US President Donald Trump and Secretary of State Mike Pompeo added to worries with fresh efforts to pin blame for the pandemic on China, where the new coronavirus outbreak is believed to have originated.
US Secretary of State Michael Pompeo said overnight that there was “enormous evidence” showing that the COVID-19 outbreak began in a Wuhan laboratory, but he did not elaborate on what the evidence was.
Pompeo’s comment came after US President Donald Trump demanded answers from China about the virus’s origin even hinting at possible retaliation last Thursday. Trump added overnight that he believed that a Chinese “mistake” was the cause of the COVID-19 outbreak, though he also did not present any evidence for the claim.

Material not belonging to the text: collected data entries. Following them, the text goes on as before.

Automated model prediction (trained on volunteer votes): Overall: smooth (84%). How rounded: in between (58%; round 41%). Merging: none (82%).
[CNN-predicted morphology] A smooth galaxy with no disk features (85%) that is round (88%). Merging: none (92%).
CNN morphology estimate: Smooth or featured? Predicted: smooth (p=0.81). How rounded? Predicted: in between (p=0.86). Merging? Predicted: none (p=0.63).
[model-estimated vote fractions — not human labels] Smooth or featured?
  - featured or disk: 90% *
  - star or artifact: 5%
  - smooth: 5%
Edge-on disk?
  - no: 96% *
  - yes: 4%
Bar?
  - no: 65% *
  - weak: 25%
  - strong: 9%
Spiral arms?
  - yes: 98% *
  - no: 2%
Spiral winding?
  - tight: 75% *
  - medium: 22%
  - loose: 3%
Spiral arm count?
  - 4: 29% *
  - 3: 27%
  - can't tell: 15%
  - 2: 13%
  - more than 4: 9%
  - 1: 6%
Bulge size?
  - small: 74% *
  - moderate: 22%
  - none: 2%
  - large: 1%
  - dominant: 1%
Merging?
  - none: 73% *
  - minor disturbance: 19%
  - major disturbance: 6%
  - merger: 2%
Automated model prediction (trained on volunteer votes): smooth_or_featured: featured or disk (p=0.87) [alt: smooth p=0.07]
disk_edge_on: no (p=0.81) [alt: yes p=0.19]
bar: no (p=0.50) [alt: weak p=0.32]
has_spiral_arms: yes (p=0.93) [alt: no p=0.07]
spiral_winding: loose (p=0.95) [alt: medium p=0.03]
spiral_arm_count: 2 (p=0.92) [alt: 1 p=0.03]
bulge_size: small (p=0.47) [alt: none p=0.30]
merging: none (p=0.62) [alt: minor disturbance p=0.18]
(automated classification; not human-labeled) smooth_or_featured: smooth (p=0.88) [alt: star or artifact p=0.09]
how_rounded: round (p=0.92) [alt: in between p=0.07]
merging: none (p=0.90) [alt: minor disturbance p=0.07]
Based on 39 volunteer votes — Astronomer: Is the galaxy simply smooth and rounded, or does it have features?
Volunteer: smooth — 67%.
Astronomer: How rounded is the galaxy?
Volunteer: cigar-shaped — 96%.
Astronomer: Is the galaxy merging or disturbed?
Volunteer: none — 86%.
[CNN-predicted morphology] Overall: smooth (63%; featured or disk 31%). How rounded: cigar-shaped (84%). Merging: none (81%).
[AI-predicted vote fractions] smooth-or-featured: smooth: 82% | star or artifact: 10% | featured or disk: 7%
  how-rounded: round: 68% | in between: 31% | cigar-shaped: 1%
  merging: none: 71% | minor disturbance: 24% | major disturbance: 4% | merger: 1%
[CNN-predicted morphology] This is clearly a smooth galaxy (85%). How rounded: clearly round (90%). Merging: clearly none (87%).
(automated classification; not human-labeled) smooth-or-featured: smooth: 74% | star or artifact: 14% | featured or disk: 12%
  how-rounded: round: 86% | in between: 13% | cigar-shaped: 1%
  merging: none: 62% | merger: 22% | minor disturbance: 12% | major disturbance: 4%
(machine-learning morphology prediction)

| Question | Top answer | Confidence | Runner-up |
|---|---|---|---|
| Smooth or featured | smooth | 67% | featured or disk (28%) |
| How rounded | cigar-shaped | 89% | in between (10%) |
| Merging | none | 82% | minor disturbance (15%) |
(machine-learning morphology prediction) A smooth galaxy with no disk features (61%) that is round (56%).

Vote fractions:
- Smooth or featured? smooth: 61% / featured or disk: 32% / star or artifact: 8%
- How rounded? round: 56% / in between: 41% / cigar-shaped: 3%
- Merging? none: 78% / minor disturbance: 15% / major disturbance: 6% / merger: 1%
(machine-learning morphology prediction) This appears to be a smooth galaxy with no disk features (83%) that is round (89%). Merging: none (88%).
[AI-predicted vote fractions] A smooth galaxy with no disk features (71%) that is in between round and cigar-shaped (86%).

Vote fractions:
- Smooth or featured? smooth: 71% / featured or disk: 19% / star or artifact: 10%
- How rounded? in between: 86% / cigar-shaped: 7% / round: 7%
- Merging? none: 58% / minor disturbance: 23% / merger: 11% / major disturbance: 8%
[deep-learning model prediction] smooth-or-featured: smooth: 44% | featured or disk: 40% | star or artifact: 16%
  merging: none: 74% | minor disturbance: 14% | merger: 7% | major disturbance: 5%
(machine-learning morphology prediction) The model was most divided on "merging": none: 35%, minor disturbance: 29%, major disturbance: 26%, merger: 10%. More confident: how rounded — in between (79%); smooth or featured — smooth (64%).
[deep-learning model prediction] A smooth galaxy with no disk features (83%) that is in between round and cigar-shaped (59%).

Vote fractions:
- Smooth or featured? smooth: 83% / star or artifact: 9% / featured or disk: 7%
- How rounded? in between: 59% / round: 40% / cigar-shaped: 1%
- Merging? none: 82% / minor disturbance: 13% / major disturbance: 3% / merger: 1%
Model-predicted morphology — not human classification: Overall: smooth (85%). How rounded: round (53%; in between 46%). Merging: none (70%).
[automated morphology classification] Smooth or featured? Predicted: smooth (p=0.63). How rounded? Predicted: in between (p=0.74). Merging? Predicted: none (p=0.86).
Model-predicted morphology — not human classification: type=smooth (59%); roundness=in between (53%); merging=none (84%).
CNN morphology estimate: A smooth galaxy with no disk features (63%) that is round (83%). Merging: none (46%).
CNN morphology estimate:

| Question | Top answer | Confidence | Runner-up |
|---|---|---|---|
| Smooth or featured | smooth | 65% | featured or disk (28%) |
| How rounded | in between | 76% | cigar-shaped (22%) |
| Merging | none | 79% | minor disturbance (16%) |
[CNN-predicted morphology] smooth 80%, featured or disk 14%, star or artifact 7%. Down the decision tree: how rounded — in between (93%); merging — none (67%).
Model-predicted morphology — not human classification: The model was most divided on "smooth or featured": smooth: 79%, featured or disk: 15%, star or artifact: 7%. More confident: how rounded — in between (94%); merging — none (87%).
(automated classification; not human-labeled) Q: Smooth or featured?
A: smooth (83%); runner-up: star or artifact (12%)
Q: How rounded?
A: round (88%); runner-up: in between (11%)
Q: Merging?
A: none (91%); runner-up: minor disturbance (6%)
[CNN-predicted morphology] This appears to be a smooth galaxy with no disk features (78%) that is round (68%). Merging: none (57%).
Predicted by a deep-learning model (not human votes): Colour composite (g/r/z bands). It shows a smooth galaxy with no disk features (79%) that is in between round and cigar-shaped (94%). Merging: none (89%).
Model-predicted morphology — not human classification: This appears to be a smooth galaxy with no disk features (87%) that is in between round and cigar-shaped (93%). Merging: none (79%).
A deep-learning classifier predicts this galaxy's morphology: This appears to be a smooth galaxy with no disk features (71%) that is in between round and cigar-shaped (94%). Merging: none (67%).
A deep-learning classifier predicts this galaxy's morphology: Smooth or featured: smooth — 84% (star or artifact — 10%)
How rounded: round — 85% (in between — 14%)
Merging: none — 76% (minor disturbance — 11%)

The US-China tensions dampened investors’ moods even as some countries loosened their lockdowns, raising hopes for a start to the global economic recovery.
Building Permits in Australia are expected to be -8% by the end of this quarter. Australia Dwelling Approvals is projected to trend around 2.5% in 2021 and 3% in 2022 while by the end of this quarter, the New Zealand Stock Market (NZX 50) is expected to trade at 10291.23 points.
By the end of this quarter, the Philippines Stock Market (PSEi) is expected to trade at 5561.61 points while the Singapore Stock Market (STI) is expected to trade at 2582.50 points, the Malaysia Stock Market (FBM KLCI) is expected to trade at 1389.20 points. The IHS Markit Vietnam Manufacturing PMI plummeted to 32.7 in April 2020, the lowest on record, from 41.9 in the prior month amid strong negative effects of the coronavirus pandemic. Manufacturing PMI in South Korea is expected to be 45.70 points. The South Korea Manufacturing PMI is projected to trend around 49.70 points in 2021 and 49.10 points in 2022.
Manufacturing PMI in Myanmar is expected to be 47.00 By the end of this quarter. Hong Kong stock investors are likely to start May with losses, amid signs that the bullish sentiment that had added $14 trillion to global equity values is now faltering. Manufacturing PMI in Taiwan is expected to be 42.00 points by the end of this quarter. In the long-term, the Taiwan Manufacturing PMI is projected to trend around 49.80 points in 2021 and 50.10 points in 2022.